DATA FOR REVIEW:

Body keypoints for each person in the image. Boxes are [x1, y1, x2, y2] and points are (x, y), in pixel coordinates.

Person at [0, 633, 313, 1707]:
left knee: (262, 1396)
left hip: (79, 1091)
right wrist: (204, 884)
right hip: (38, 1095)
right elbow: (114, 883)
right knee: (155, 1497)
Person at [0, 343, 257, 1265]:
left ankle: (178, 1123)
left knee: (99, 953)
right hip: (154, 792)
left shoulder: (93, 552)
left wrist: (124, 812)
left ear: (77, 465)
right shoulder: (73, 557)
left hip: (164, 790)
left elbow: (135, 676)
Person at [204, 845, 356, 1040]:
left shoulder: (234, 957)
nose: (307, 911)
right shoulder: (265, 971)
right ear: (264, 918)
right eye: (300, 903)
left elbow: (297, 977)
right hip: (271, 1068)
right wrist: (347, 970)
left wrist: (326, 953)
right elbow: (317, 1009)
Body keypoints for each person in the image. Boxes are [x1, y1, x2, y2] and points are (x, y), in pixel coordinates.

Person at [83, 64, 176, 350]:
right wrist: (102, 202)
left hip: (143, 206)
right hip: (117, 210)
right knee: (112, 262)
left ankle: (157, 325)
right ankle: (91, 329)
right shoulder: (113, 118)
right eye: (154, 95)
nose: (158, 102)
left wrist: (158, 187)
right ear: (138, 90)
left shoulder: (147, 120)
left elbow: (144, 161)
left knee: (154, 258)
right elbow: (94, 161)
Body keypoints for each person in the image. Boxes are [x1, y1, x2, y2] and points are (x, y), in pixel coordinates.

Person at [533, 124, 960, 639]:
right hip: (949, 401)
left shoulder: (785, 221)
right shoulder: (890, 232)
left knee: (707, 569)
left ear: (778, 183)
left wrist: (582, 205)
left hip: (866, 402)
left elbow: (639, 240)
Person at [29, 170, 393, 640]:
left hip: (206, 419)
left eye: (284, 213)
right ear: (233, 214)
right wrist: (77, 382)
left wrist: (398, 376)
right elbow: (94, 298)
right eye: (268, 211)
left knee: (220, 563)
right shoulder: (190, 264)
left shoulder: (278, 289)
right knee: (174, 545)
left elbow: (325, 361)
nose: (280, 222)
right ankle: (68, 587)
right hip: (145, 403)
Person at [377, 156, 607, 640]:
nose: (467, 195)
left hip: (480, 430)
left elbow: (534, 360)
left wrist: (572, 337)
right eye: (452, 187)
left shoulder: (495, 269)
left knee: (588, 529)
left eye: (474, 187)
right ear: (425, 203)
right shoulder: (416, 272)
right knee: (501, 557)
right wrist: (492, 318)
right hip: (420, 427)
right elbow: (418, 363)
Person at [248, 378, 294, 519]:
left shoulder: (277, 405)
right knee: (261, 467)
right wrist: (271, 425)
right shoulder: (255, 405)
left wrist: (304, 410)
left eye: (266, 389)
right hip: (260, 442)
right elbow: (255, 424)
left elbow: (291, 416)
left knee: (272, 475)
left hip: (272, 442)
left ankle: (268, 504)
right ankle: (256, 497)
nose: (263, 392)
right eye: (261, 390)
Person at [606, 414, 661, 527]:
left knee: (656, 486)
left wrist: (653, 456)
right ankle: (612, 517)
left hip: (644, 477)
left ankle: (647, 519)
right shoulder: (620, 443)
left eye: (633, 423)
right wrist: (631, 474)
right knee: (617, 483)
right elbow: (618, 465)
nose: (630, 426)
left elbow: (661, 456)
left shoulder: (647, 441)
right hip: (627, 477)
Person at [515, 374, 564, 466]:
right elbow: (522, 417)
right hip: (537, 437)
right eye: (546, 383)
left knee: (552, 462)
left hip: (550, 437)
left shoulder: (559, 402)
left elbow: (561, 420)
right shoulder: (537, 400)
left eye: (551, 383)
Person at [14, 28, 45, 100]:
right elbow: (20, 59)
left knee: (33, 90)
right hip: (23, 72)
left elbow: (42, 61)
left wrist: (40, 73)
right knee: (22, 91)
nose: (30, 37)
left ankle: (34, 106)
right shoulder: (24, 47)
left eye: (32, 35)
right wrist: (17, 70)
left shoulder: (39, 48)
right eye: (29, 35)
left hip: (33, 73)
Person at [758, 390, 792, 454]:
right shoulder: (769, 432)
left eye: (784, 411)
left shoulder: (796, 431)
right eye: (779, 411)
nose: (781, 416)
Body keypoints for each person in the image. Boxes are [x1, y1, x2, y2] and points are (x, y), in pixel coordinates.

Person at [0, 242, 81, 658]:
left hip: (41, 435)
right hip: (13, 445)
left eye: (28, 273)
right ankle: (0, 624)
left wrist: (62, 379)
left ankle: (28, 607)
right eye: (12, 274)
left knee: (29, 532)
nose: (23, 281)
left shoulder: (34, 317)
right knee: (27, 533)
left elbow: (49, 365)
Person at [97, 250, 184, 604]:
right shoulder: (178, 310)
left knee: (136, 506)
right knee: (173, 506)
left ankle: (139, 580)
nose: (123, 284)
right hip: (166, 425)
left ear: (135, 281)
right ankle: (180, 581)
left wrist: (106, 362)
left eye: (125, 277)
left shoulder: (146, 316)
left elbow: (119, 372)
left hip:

YOUR TASK: The entries shown above must be restated word for word.

COMPLETED TASK:
Body keypoints for each person in the image. Boxes are [x1, y1, x2, y2] and points are (x, y), in pixel coordinates.

Person at [0, 633, 313, 1707]:
left knee: (262, 1396)
left hip: (79, 1091)
right wrist: (204, 884)
right hip: (38, 1095)
right elbow: (114, 883)
right knee: (155, 1497)
Person at [0, 343, 257, 1265]:
left ankle: (178, 1123)
left knee: (99, 953)
right hip: (154, 792)
left shoulder: (93, 552)
left wrist: (124, 812)
left ear: (77, 465)
right shoulder: (73, 557)
left hip: (164, 790)
left elbow: (135, 676)
Person at [204, 845, 356, 1040]:
left shoulder: (234, 957)
nose: (307, 911)
right shoulder: (265, 971)
right ear: (264, 918)
right eye: (300, 903)
left elbow: (297, 977)
right hip: (271, 1068)
right wrist: (347, 970)
left wrist: (326, 953)
right elbow: (317, 1009)
Body keypoints for each person in the image. Boxes are [x1, y1, x2, y2] and points are (x, y), in pixel coordinates.

Person at [83, 64, 176, 350]:
right wrist: (102, 202)
left hip: (143, 206)
right hip: (117, 210)
right knee: (112, 262)
left ankle: (157, 325)
right ankle: (91, 329)
right shoulder: (113, 118)
right eye: (154, 95)
nose: (158, 102)
left wrist: (158, 187)
right ear: (138, 90)
left shoulder: (147, 120)
left elbow: (144, 161)
left knee: (154, 258)
right elbow: (94, 161)
Body keypoints for each person in the image. Boxes are [x1, y1, x2, y2] and points are (x, y), in pixel coordinates.

Person at [533, 124, 960, 639]:
right hip: (949, 401)
left shoulder: (785, 221)
right shoulder: (890, 232)
left knee: (707, 569)
left ear: (778, 183)
left wrist: (582, 205)
left hip: (866, 402)
left elbow: (639, 240)
Person at [29, 170, 393, 640]:
left hip: (206, 419)
left eye: (284, 213)
right ear: (233, 214)
right wrist: (77, 382)
left wrist: (398, 376)
right elbow: (94, 298)
right eye: (268, 211)
left knee: (220, 563)
right shoulder: (190, 264)
left shoulder: (278, 289)
right knee: (174, 545)
left elbow: (325, 361)
nose: (280, 222)
right ankle: (68, 587)
right hip: (145, 403)
Person at [377, 156, 607, 640]:
nose: (467, 195)
left hip: (480, 430)
left elbow: (534, 360)
left wrist: (572, 337)
right eye: (452, 187)
left shoulder: (495, 269)
left knee: (588, 529)
left eye: (474, 187)
right ear: (425, 203)
right shoulder: (416, 272)
right knee: (501, 557)
right wrist: (492, 318)
right hip: (420, 427)
right elbow: (418, 363)
Person at [248, 378, 294, 519]:
left shoulder: (277, 405)
right knee: (261, 467)
right wrist: (271, 425)
right shoulder: (255, 405)
left wrist: (304, 410)
left eye: (266, 389)
right hip: (260, 442)
right elbow: (255, 424)
left elbow: (291, 416)
left knee: (272, 475)
left hip: (272, 442)
left ankle: (268, 504)
right ankle: (256, 497)
nose: (263, 392)
right eye: (261, 390)
Person at [606, 414, 661, 527]:
left knee: (656, 486)
left wrist: (653, 456)
right ankle: (612, 517)
left hip: (644, 477)
left ankle: (647, 519)
right shoulder: (620, 443)
left eye: (633, 423)
right wrist: (631, 474)
right knee: (617, 483)
right elbow: (618, 465)
nose: (630, 426)
left elbow: (661, 456)
left shoulder: (647, 441)
right hip: (627, 477)
Person at [515, 374, 564, 466]:
right elbow: (522, 417)
right hip: (537, 437)
right eye: (546, 383)
left knee: (552, 462)
left hip: (550, 437)
left shoulder: (559, 402)
left elbow: (561, 420)
right shoulder: (537, 400)
left eye: (551, 383)
Person at [14, 28, 45, 100]:
right elbow: (20, 59)
left knee: (33, 90)
right hip: (23, 72)
left elbow: (42, 61)
left wrist: (40, 73)
right knee: (22, 91)
nose: (30, 37)
left ankle: (34, 106)
right shoulder: (24, 47)
left eye: (32, 35)
right wrist: (17, 70)
left shoulder: (39, 48)
right eye: (29, 35)
left hip: (33, 73)
Person at [758, 390, 792, 454]:
right shoulder: (769, 432)
left eye: (784, 411)
left shoulder: (796, 431)
right eye: (779, 411)
nose: (781, 416)
Body keypoints for each person in the image. Boxes are [x1, y1, x2, y2] and points are (x, y), in pixel coordinates.

Person at [0, 242, 81, 658]:
left hip: (41, 435)
right hip: (13, 445)
left eye: (28, 273)
right ankle: (0, 624)
left wrist: (62, 379)
left ankle: (28, 607)
right eye: (12, 274)
left knee: (29, 532)
nose: (23, 281)
left shoulder: (34, 317)
right knee: (27, 533)
left elbow: (49, 365)
Person at [97, 250, 184, 604]:
right shoulder: (178, 310)
left knee: (136, 506)
right knee: (173, 506)
left ankle: (139, 580)
nose: (123, 284)
right hip: (166, 425)
left ear: (135, 281)
right ankle: (180, 581)
left wrist: (106, 362)
left eye: (125, 277)
left shoulder: (146, 316)
left elbow: (119, 372)
left hip:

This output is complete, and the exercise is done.